*** Entries shown
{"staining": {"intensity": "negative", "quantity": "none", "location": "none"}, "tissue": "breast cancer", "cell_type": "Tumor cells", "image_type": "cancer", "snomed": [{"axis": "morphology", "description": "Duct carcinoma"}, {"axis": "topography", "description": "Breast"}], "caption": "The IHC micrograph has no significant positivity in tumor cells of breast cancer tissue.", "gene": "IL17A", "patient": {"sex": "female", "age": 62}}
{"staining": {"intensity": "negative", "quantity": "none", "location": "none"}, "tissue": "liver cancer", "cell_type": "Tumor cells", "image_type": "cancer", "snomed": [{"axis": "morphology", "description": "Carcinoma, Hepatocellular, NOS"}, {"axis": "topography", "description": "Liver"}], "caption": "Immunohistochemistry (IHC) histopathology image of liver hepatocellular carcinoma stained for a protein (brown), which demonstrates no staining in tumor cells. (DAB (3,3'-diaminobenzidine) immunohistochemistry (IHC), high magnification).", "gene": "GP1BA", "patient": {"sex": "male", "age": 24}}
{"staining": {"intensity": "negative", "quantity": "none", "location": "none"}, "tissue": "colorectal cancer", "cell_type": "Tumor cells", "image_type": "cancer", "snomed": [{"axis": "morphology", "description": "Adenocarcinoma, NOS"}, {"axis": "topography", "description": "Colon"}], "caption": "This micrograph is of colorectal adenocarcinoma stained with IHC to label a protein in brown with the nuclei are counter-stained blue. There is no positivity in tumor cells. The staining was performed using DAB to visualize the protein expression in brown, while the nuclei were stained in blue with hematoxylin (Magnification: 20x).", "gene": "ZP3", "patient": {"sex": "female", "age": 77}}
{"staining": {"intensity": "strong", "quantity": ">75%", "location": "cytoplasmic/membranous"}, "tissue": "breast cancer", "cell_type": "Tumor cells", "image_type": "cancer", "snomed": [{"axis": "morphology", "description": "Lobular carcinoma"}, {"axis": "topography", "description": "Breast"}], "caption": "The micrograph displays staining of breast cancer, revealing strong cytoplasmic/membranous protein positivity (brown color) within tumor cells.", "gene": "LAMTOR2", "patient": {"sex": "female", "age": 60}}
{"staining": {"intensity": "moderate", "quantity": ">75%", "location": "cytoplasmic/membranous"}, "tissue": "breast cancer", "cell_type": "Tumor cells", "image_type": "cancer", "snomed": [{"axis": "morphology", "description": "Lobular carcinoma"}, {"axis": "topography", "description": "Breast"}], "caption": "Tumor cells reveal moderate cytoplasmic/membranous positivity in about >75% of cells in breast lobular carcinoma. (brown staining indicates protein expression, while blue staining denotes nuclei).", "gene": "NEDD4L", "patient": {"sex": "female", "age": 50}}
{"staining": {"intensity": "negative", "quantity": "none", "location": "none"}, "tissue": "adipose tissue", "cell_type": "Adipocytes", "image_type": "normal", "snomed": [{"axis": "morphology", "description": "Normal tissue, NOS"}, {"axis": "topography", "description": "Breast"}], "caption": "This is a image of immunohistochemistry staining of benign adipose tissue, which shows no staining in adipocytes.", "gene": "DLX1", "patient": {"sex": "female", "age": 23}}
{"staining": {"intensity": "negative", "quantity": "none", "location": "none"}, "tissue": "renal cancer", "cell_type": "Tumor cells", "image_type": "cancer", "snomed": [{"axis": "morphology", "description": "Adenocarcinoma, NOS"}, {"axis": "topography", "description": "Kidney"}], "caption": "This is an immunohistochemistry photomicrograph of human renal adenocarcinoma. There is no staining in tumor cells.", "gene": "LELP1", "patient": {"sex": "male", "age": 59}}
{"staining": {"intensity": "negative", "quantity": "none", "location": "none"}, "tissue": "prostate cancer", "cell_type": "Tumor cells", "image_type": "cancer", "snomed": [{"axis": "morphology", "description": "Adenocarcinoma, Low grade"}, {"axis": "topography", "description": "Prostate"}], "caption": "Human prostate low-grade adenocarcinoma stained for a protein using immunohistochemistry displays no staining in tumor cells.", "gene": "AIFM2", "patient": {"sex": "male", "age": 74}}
******
- _What to do_
Nothing in the material above may be skipped, so reproduce it all exactly.

- _Result below_
{"staining": {"intensity": "negative", "quantity": "none", "location": "none"}, "tissue": "breast cancer", "cell_type": "Tumor cells", "image_type": "cancer", "snomed": [{"axis": "morphology", "description": "Duct carcinoma"}, {"axis": "topography", "description": "Breast"}], "caption": "The IHC micrograph has no significant positivity in tumor cells of breast cancer tissue.", "gene": "IL17A", "patient": {"sex": "female", "age": 62}}
{"staining": {"intensity": "negative", "quantity": "none", "location": "none"}, "tissue": "liver cancer", "cell_type": "Tumor cells", "image_type": "cancer", "snomed": [{"axis": "morphology", "description": "Carcinoma, Hepatocellular, NOS"}, {"axis": "topography", "description": "Liver"}], "caption": "Immunohistochemistry (IHC) histopathology image of liver hepatocellular carcinoma stained for a protein (brown), which demonstrates no staining in tumor cells. (DAB (3,3'-diaminobenzidine) immunohistochemistry (IHC), high magnification).", "gene": "GP1BA", "patient": {"sex": "male", "age": 24}}
{"staining": {"intensity": "negative", "quantity": "none", "location": "none"}, "tissue": "colorectal cancer", "cell_type": "Tumor cells", "image_type": "cancer", "snomed": [{"axis": "morphology", "description": "Adenocarcinoma, NOS"}, {"axis": "topography", "description": "Colon"}], "caption": "This micrograph is of colorectal adenocarcinoma stained with IHC to label a protein in brown with the nuclei are counter-stained blue. There is no positivity in tumor cells. The staining was performed using DAB to visualize the protein expression in brown, while the nuclei were stained in blue with hematoxylin (Magnification: 20x).", "gene": "ZP3", "patient": {"sex": "female", "age": 77}}
{"staining": {"intensity": "strong", "quantity": ">75%", "location": "cytoplasmic/membranous"}, "tissue": "breast cancer", "cell_type": "Tumor cells", "image_type": "cancer", "snomed": [{"axis": "morphology", "description": "Lobular carcinoma"}, {"axis": "topography", "description": "Breast"}], "caption": "The micrograph displays staining of breast cancer, revealing strong cytoplasmic/membranous protein positivity (brown color) within tumor cells.", "gene": "LAMTOR2", "patient": {"sex": "female", "age": 60}}
{"staining": {"intensity": "moderate", "quantity": ">75%", "location": "cytoplasmic/membranous"}, "tissue": "breast cancer", "cell_type": "Tumor cells", "image_type": "cancer", "snomed": [{"axis": "morphology", "description": "Lobular carcinoma"}, {"axis": "topography", "description": "Breast"}], "caption": "Tumor cells reveal moderate cytoplasmic/membranous positivity in about >75% of cells in breast lobular carcinoma. (brown staining indicates protein expression, while blue staining denotes nuclei).", "gene": "NEDD4L", "patient": {"sex": "female", "age": 50}}
{"staining": {"intensity": "negative", "quantity": "none", "location": "none"}, "tissue": "adipose tissue", "cell_type": "Adipocytes", "image_type": "normal", "snomed": [{"axis": "morphology", "description": "Normal tissue, NOS"}, {"axis": "topography", "description": "Breast"}], "caption": "This is a image of immunohistochemistry staining of benign adipose tissue, which shows no staining in adipocytes.", "gene": "DLX1", "patient": {"sex": "female", "age": 23}}
{"staining": {"intensity": "negative", "quantity": "none", "location": "none"}, "tissue": "renal cancer", "cell_type": "Tumor cells", "image_type": "cancer", "snomed": [{"axis": "morphology", "description": "Adenocarcinoma, NOS"}, {"axis": "topography", "description": "Kidney"}], "caption": "This is an immunohistochemistry photomicrograph of human renal adenocarcinoma. There is no staining in tumor cells.", "gene": "LELP1", "patient": {"sex": "male", "age": 59}}
{"staining": {"intensity": "negative", "quantity": "none", "location": "none"}, "tissue": "prostate cancer", "cell_type": "Tumor cells", "image_type": "cancer", "snomed": [{"axis": "morphology", "description": "Adenocarcinoma, Low grade"}, {"axis": "topography", "description": "Prostate"}], "caption": "Human prostate low-grade adenocarcinoma stained for a protein using immunohistochemistry displays no staining in tumor cells.", "gene": "AIFM2", "patient": {"sex": "male", "age": 74}}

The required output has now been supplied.